While we may fail to reckon when we are wrong, we can nevertheless be quite apt to point out someone else wrongness. The hall of fame of the pitfalls of predictions contains large errors of famous people. For instance, Bill Gates’ prediction that personal computer will need no more than 4K of memory, Paul Krugman’s wager that the internet’s effect on the economy will not be greater than the fax’s machine, or the space entrepreneur and ubermensch à la mode Elon Musk early 2020 remark that “is dumb to worry about the virus”.
Admittedly these misjudgments and pitfalls do not out and in themselves cause harm, and can even have a positive net effect for being a source of pleasure to schadenfreude adepts and Monday morning quarterbacking aficionados. There are, however, cases in which an opinion or idea from someone in a position of power or professional prestige can result in great pain and suffering. The internet is an indelible register at planetarian scale, to watch the admonitions and forecasts of some experts in virology and public health just a few weeks before entire countries were shutdowns and improvised morgues need to be settled to cope with the incessant number of deceased bodies, is a bizarre experience. Wrong models are not necessarily innocuous, they can deliver harm.
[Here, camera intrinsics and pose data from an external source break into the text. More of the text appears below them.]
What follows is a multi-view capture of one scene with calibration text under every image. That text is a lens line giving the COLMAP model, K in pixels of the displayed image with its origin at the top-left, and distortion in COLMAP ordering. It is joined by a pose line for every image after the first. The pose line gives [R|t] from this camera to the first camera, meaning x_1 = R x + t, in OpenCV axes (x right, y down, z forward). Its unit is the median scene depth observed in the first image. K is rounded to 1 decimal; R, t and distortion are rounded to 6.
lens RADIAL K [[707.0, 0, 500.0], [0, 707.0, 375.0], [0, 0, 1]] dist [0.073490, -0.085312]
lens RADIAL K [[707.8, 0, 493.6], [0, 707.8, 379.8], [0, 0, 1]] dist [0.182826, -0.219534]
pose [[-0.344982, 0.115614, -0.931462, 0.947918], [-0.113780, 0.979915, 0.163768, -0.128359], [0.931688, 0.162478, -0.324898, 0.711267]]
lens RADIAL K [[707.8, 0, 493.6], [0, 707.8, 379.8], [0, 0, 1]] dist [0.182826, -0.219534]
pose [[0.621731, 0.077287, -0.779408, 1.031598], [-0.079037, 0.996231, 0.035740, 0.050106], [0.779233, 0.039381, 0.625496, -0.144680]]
But, it is enough to be right? Elon Musk corrected his previous misjudgment and rightly said that exponential curves do not occur in the natural world. The Space X CEO reminded us Earthians that a realistic curve of contagion would look more like a sigmoid function, that is, the number of cases will grow fastly but it will reach a saturation point, a plateau, or in today’s mediatic parlance, the curve will flatten. This indictment is precisely correct, any biological phenomenon cannot grow exponentially unchecked, metabolic processes are necessarily bounded.
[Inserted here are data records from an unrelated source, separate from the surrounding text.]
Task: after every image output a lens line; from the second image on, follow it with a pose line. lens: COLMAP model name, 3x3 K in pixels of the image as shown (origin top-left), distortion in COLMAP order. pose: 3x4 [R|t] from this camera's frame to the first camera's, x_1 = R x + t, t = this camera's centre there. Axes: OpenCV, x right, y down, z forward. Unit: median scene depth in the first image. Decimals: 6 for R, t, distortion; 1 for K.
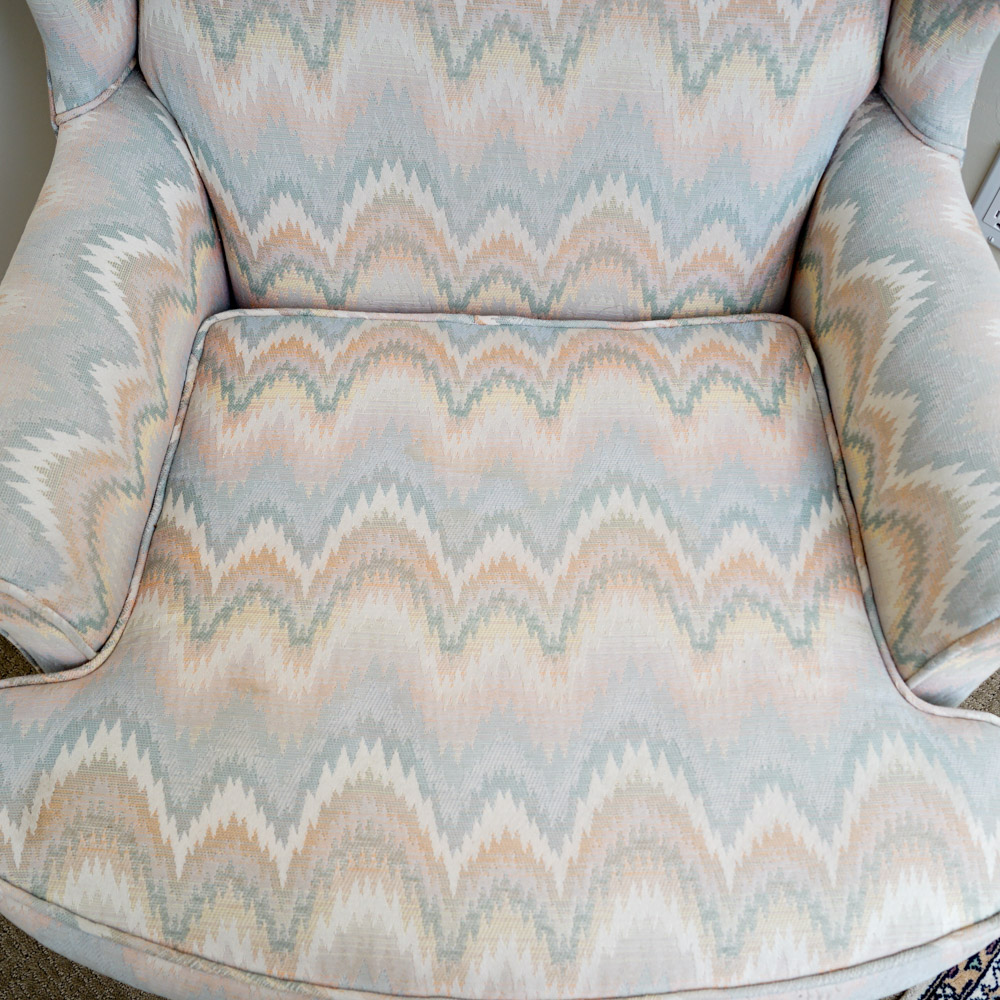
lens RADIAL K [[1137.8, 0, 457.5], [0, 1137.8, 499.0], [0, 0, 1]] dist [-0.112888, 0.032662]
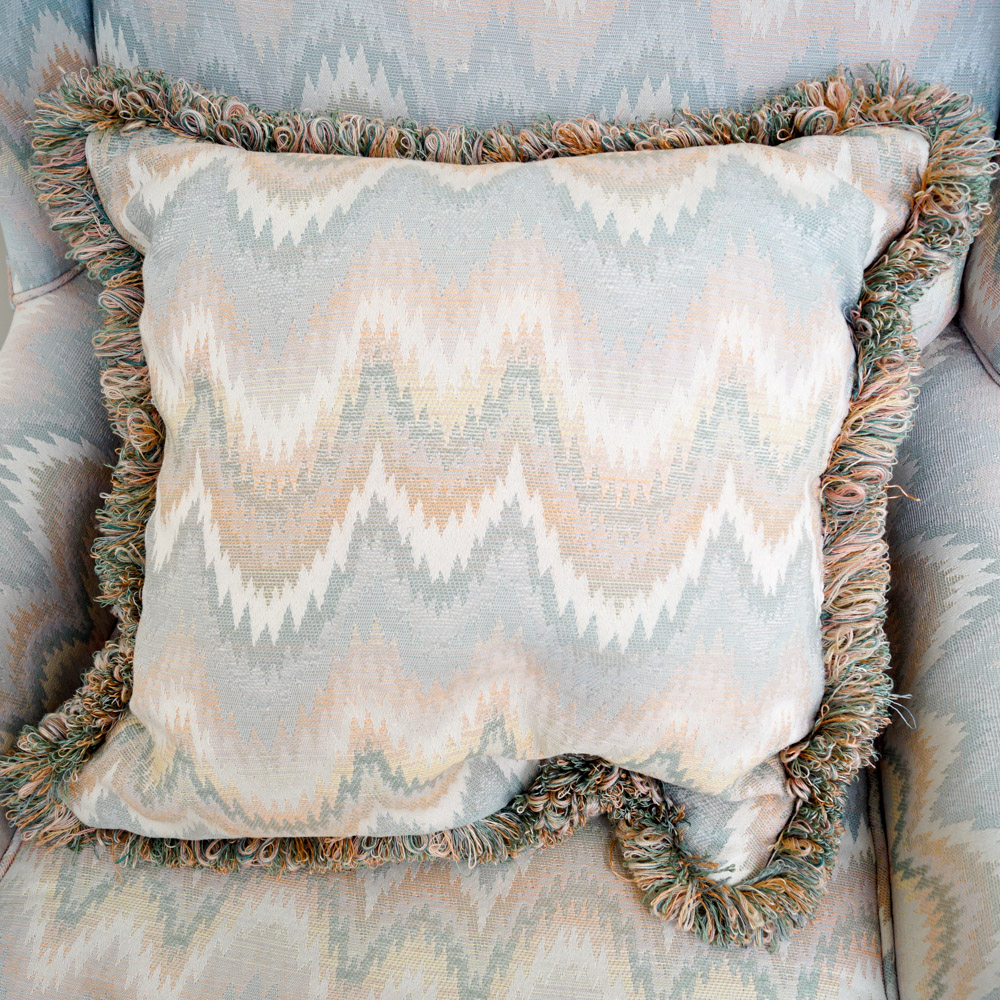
lens RADIAL K [[1137.8, 0, 457.5], [0, 1137.8, 499.0], [0, 0, 1]] dist [-0.112888, 0.032662]
pose [[0.989036, 0.083863, -0.121552, 0.135844], [-0.096829, 0.989746, -0.105006, -0.128524], [0.111500, 0.115624, 0.987015, 0.166886]]
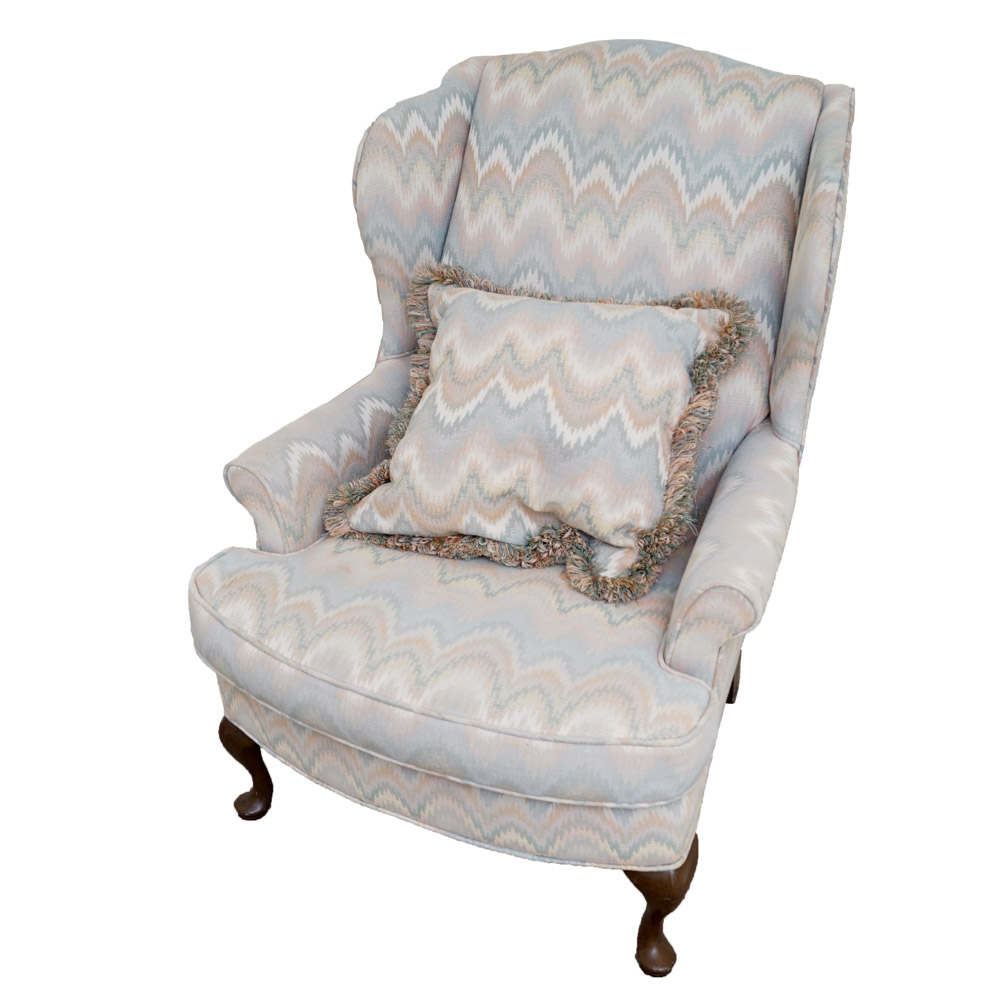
lens RADIAL K [[1137.8, 0, 457.5], [0, 1137.8, 499.0], [0, 0, 1]] dist [-0.112888, 0.032662]
pose [[0.902997, 0.199210, -0.380672, 0.737738], [-0.361874, 0.830265, -0.423920, 0.842981], [0.231609, 0.520554, 0.821816, -0.705649]]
However, Elon’s point while right is not relevant. That the contagion curve has a sigmoid shape is beside the point, what really matters is to be able to tell when the curve saturates. If it saturates at 8 billion people deaths it would tell us that human life on planet earth would have ceased to exist. On the other hand, if it saturates at, let us say, 10 million people, for those unaffected it can be business as usual.
An important lesson for scientists and communicators is that unfortunately, to capture the public’s attention you don’t need to be right, you need to be seen as relevant. And to do not cause harm or misguide the public you need to be both relevant and right.
Nevertheless, there is a final third element to consider. In the attention economy, the principal product of mass media is not education or entertainment but attention, and to capture this most valuable commodity, the message needs to be delivered optimally. Thus, right, relevant, and well communicated, there are the three indispensable elements to produce an effective change for the better. This is the challenge that scientists need to be prepared for if we want to be listened to by the public and policymakers.